In early June, Access Health CT, the state health exchange created by the Affordable Care Act, almost suffered a bad security breach, when an employee of Maximus, the exchange’s call center vendor, walked out of the office with a backpack containing sensitive customer information. A notepad listed the names of 413 people with 151 corresponding Social Security numbers and birthdates.
The employee claimed the incident was an accident and seemed to have no ill intentions, and probably nothing would have happened if he had stealthily brought it back in the next day to work. Unluckily for the employee, he left the backpack on the street in front of a deli, where a pedestrian found it and, more luckily, called the next day to turn it in. If it had not been returned, a much more serious security breach would have been on the company’s hands.

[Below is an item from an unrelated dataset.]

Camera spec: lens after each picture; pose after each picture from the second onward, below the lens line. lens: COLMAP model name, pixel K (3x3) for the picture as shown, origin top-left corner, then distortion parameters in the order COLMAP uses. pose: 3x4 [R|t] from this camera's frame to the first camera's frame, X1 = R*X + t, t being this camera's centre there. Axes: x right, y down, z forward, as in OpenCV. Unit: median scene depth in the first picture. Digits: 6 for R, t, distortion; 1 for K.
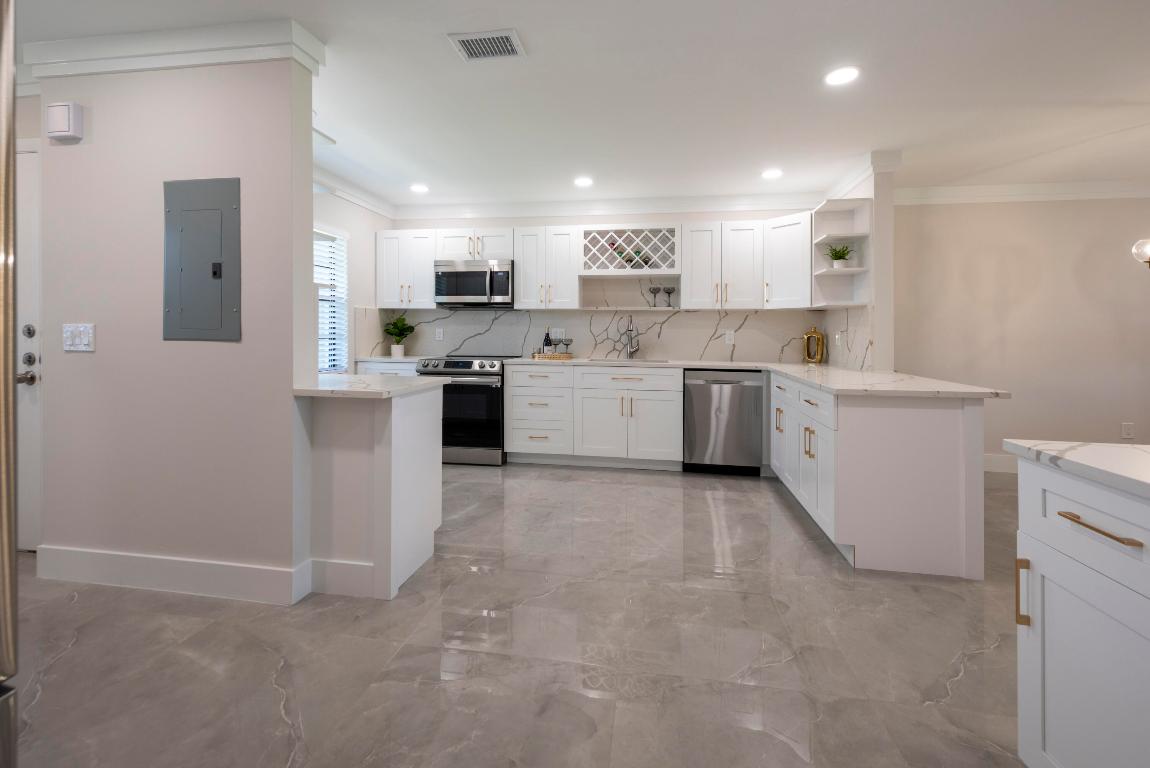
lens RADIAL K [[474.6, 0, 582.9], [0, 474.6, 344.2], [0, 0, 1]] dist [0.001117, -0.000127]
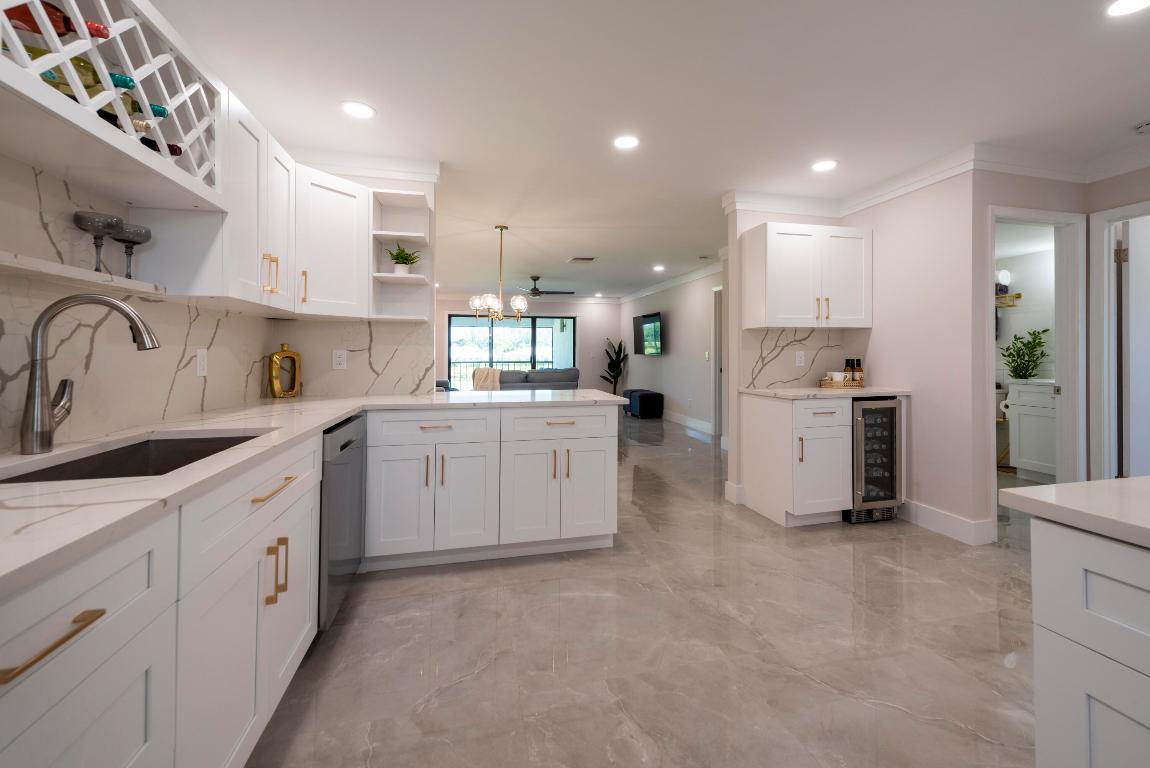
lens RADIAL K [[474.6, 0, 582.9], [0, 474.6, 344.2], [0, 0, 1]] dist [0.001117, -0.000127]
pose [[-0.380533, 0.006316, 0.924746, -0.290119], [0.019463, 0.999810, 0.001180, -0.026627], [-0.924562, 0.018447, -0.380584, 0.844024]]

According to a more recent update from The Courant, Attorney General George Jepsen’s office deployed its Privacy Task Force who, working with other fraud detectives and the Hartford Police Department, investigated the facility to ensure there would not be any deleterious effects. They also performed a full analysis of the security systems in place at Access Health CT, as well as Maximus, to determine why the situation occurred and how similar occurrences can be prevented in the future.
A spokesman of Jepsen’s office, Robert S. Blanchard, said in a statement: “The attorney general takes matters of privacy and data security seriously. Consistent with our practice in past breaches by other custodians of personal information, we reached out on Friday to Access Health CT regarding the incident and its plans to protect those potentially affected. We expect those discussions to continue as we seek to ensure that Connecticut residents’ privacy and personal information is protected.”
The employee was placed on administrative leave during the investigation, but was eventually terminated despite his remorse. Security issues of this type must be taken very seriously by the company, as was demonstrated by the investigative authorities, and a breach of this type is only minor compared to the possibilities.
The affected customers were offered, at no cost, credit monitoring, fraud resolution, identity theft insurance and security freezes of credit reports.